Noah blinked. Something didn't add up.

 

He crossed his arms. "Wait. You're divine? But... we were all told the gods are gone. That the ones chosen now—us—were sent to replace them. So how can you still be...?"

 

The shift in the Saint was immediate.

 

The warmth in the room stilled. The light dimmed. Just slightly.

 

Noah felt it before he saw it—the crackle of tension, the flick of anger like a match about to catch.

 

The Saint's voice came sharper, deeper. "Do not mistake what I am."

 

Then, just as quickly, it vanished.

 

He straightened, tilting his veiled face once again with a serene, almost fatherly grace. "The path is never as straight as they tell you. Some are broken and burned. Others rise from ash. And some," he said, looking directly at Noah now, "are meant to return again and again, until they understand."

 

Noah swallowed hard.

 

Okay, he thought. Definitely still insane. But scary-smart insane. Which is worse.

 

The Saint stepped back into the pillar of light. "I would like to speak with you again.
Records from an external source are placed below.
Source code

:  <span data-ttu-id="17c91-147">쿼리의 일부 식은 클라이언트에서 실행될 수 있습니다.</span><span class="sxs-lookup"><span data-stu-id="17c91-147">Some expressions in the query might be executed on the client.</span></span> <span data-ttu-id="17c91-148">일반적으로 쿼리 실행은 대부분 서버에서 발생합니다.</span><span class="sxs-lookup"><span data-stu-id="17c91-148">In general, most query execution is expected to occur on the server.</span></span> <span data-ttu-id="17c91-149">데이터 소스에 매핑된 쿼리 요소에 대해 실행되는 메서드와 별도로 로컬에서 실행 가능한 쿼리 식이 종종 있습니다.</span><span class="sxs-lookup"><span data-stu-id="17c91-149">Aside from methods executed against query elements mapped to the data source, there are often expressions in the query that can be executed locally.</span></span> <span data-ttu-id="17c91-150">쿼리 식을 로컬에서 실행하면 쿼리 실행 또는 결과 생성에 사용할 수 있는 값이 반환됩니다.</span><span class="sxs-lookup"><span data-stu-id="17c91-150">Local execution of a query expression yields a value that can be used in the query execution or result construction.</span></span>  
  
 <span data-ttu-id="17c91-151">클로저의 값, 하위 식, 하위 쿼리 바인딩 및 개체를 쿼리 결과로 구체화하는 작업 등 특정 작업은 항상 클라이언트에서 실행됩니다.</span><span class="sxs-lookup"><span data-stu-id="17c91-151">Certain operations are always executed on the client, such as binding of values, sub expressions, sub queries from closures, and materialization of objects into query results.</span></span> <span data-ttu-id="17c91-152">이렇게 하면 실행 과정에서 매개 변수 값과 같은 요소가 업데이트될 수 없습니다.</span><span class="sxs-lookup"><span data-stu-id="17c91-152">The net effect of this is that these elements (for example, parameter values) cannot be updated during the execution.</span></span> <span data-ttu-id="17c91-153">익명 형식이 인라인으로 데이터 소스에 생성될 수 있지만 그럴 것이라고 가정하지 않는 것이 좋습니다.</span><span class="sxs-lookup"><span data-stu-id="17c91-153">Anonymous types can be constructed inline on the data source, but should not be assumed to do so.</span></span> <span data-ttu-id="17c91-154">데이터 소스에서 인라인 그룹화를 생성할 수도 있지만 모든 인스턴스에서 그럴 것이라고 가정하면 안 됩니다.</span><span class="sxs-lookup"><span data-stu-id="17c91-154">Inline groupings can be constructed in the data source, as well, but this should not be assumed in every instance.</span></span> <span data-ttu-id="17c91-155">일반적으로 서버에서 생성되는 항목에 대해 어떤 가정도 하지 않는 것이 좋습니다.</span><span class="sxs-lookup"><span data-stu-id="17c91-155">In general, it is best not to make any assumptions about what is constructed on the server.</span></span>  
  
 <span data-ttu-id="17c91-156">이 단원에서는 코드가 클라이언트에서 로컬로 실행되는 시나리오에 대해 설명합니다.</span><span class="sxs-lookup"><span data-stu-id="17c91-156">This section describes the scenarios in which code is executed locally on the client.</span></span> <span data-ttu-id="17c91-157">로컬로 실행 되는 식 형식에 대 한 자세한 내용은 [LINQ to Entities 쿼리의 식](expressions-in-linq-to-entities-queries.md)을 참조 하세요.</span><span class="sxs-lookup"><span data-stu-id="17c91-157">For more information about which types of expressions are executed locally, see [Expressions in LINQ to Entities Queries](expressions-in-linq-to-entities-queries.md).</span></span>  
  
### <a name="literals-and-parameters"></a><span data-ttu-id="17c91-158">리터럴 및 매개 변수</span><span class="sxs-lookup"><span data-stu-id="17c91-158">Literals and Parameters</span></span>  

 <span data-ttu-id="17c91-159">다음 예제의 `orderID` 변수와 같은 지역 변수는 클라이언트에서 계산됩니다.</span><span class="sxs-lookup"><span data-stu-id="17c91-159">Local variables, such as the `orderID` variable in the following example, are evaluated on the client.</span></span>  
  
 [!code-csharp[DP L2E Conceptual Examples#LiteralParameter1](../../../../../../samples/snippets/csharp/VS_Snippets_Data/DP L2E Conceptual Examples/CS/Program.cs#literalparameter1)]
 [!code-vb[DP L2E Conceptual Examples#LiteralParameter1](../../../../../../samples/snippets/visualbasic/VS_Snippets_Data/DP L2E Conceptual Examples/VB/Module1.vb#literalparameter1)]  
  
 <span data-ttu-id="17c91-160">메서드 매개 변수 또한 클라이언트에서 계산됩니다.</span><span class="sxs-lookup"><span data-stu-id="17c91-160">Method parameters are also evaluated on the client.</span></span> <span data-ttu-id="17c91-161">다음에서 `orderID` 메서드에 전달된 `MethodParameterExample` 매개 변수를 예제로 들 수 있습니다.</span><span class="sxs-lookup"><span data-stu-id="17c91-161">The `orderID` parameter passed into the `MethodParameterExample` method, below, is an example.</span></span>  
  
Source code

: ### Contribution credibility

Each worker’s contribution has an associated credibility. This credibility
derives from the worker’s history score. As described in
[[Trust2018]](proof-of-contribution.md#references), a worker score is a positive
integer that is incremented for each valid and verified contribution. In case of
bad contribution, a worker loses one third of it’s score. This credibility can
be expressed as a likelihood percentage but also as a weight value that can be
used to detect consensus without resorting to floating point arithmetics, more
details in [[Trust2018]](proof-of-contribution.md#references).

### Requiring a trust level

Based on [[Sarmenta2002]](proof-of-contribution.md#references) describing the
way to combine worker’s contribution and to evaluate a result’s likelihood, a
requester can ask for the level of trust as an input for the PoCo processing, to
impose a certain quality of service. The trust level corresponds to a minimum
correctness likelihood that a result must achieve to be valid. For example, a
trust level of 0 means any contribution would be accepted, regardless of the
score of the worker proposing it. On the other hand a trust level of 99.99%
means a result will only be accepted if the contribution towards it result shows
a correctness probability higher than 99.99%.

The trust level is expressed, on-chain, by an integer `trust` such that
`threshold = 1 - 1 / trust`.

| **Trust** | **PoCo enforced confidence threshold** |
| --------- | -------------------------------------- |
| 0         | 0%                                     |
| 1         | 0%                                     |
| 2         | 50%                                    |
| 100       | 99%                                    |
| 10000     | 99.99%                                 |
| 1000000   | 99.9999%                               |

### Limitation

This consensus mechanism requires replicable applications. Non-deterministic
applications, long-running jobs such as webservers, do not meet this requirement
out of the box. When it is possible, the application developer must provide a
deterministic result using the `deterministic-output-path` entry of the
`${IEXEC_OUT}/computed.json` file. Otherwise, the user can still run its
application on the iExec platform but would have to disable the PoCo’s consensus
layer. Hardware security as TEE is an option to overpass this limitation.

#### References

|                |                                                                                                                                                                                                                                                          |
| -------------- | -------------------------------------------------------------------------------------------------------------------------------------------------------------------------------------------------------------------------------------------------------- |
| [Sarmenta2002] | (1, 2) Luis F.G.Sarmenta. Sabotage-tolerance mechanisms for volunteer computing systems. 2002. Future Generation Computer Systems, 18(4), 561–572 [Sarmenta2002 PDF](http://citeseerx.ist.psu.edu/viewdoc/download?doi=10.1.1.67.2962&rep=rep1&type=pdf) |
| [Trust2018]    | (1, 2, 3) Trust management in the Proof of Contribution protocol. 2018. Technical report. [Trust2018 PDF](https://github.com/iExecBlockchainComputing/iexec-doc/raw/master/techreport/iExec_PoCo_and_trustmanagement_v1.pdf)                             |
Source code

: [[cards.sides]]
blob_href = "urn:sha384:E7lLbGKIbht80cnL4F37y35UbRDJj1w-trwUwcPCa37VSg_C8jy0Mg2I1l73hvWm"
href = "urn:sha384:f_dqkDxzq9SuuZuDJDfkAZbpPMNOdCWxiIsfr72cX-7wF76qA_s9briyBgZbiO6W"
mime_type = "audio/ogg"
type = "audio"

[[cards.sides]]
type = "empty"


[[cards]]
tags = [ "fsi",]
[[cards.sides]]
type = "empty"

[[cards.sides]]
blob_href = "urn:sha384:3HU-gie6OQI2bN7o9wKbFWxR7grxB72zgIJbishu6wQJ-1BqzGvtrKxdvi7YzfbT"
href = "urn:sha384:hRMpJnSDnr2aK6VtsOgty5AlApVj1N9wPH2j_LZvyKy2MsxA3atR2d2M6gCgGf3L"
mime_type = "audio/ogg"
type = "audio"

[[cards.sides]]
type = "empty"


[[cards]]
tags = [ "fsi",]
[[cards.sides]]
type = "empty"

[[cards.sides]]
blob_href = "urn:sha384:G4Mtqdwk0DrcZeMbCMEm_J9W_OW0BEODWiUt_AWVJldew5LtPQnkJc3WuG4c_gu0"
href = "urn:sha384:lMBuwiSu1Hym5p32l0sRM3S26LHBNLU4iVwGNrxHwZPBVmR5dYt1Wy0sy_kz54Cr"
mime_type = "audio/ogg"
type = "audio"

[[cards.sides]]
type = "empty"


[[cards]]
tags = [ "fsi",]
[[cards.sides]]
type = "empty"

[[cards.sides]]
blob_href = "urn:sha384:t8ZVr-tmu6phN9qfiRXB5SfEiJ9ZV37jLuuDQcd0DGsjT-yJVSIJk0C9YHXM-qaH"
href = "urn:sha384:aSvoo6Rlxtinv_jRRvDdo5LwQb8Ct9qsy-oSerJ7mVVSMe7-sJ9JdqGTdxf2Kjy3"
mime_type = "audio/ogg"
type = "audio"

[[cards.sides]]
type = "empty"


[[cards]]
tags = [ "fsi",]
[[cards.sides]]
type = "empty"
Daily, if you can bear it. I believe you will find answers here. In time."

 

Noah offered a small nod. "Sure. I love daily existential check-ins."

 

The Saint let out something that could've been a chuckle. "Go, then. Rest. The Womb watches. And so do I."

 

The door opened again, silently.

 

And Noah, pulse thrumming and thoughts racing, stepped back into the hall—more uncertain than ever whether he'd just been blessed or marked for death.